INSTRUCTION:
Copy the lines from the first one through the line containing "centros de atención", substituting "Halcones" for "Castores" and leaving everything else unchanged.
=====
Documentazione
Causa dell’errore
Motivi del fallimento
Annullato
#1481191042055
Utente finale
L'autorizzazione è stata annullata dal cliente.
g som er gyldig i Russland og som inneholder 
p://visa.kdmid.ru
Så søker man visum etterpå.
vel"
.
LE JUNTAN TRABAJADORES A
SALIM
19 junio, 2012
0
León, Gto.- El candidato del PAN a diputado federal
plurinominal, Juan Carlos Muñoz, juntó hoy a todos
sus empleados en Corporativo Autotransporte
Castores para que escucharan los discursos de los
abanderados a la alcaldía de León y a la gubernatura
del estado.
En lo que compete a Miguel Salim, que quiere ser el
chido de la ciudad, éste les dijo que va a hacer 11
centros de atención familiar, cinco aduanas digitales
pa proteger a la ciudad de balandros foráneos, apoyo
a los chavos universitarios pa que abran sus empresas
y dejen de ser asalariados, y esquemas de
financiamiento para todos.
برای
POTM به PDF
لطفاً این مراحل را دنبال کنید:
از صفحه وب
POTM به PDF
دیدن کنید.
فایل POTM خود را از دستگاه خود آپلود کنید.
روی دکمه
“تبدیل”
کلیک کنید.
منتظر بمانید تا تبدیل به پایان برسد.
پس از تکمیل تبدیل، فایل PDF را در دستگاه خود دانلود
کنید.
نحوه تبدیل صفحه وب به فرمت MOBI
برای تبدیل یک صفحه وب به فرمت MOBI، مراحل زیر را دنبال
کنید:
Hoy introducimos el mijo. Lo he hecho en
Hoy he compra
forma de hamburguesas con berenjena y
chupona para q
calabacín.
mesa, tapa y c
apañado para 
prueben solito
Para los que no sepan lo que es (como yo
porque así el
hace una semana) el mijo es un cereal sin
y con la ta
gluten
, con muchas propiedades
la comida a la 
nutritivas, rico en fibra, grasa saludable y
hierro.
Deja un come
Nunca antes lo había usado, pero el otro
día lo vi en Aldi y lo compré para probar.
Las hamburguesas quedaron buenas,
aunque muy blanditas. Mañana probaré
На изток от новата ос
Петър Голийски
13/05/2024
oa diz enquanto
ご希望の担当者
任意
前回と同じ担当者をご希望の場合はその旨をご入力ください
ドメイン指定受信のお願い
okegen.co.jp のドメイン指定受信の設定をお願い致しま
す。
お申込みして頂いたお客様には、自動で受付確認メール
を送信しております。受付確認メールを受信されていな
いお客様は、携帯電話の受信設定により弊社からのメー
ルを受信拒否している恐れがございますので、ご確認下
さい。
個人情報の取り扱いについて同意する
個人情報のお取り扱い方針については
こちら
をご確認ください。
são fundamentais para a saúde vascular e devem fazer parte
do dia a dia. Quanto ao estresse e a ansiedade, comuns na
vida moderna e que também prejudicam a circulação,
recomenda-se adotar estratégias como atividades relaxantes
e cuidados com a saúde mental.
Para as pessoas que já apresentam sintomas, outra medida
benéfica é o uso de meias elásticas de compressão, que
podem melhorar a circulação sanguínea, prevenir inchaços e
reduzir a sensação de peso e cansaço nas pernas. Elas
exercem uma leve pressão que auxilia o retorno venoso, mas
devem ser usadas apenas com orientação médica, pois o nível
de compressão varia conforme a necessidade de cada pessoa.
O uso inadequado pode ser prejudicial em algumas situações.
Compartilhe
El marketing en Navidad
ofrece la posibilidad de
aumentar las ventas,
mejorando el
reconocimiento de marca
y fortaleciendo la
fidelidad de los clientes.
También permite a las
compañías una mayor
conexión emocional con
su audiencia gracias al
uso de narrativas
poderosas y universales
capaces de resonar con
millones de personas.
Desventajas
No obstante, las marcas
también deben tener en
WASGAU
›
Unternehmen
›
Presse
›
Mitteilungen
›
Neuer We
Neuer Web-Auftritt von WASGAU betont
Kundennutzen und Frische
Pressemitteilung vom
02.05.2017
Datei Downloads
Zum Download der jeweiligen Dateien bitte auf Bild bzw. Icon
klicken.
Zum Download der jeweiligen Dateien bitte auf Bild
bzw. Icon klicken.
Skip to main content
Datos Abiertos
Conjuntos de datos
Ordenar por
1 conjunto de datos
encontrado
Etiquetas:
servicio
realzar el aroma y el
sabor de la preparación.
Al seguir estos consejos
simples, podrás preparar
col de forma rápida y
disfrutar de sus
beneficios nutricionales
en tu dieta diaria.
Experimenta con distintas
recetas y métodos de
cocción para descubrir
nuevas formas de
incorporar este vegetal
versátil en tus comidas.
=====
TASK OUTPUT:
Documentazione
Causa dell’errore
Motivi del fallimento
Annullato
#1481191042055
Utente finale
L'autorizzazione è stata annullata dal cliente.
g som er gyldig i Russland og som inneholder 
p://visa.kdmid.ru
Så søker man visum etterpå.
vel"
.
LE JUNTAN TRABAJADORES A
SALIM
19 junio, 2012
0
León, Gto.- El candidato del PAN a diputado federal
plurinominal, Juan Carlos Muñoz, juntó hoy a todos
sus empleados en Corporativo Autotransporte
Halcones para que escucharan los discursos de los
abanderados a la alcaldía de León y a la gubernatura
del estado.
En lo que compete a Miguel Salim, que quiere ser el
chido de la ciudad, éste les dijo que va a hacer 11
centros de atención familiar, cinco aduanas digitales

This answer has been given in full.